[Start of section]

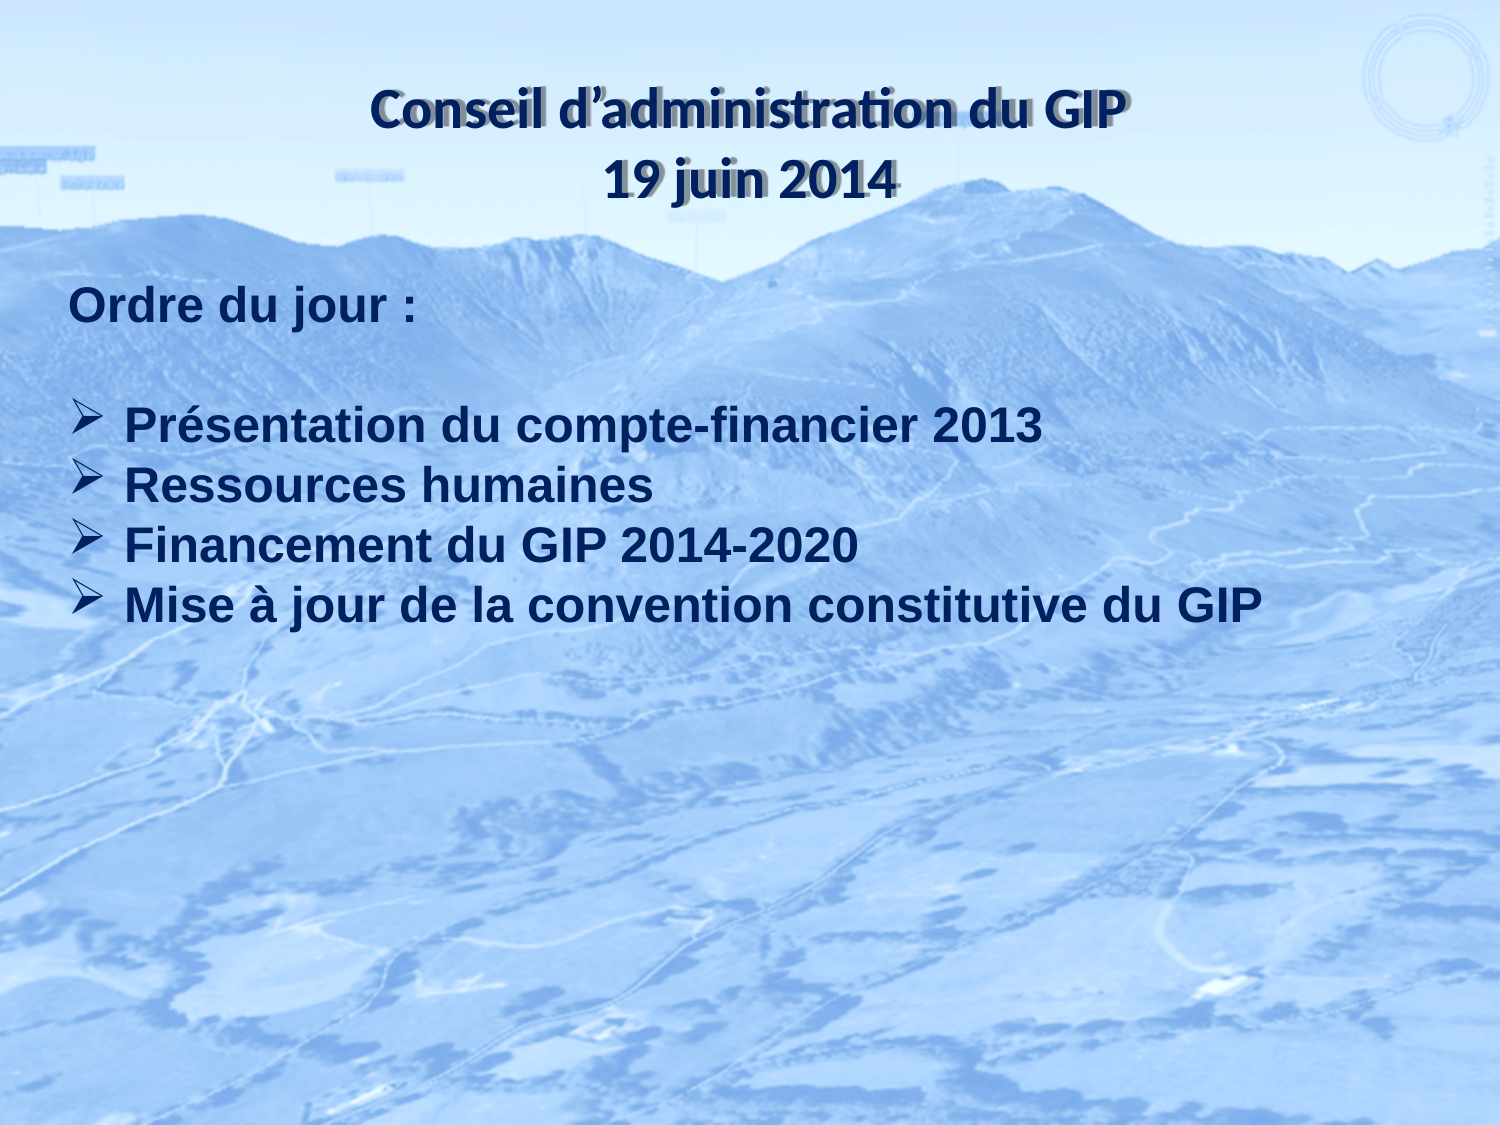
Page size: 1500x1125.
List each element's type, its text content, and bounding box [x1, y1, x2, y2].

text_box Ordre du jour : Présentation du compte-financier 2013 Ressources humaines Financement du GIP 2014-2020 Mise à jour de la convention constitutive du GIP [53, 265, 1447, 640]
picture [0, 0, 1500, 1125]
title Conseil d’administration du GIP 19 juin 2014 [74, 30, 1425, 249]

[End of section]

Assignment>
An exact copy is required of each line from the one containing "List each element's" through the last line of the material, and of no other line.

Solution>
List each element's type, its text content, and bounding box [x1, y1, x2, y2].

text_box Ordre du jour : Présentation du compte-financier 2013 Ressources humaines Financement du GIP 2014-2020 Mise à jour de la convention constitutive du GIP [53, 265, 1447, 640]
picture [0, 0, 1500, 1125]
title Conseil d’administration du GIP 19 juin 2014 [74, 30, 1425, 249]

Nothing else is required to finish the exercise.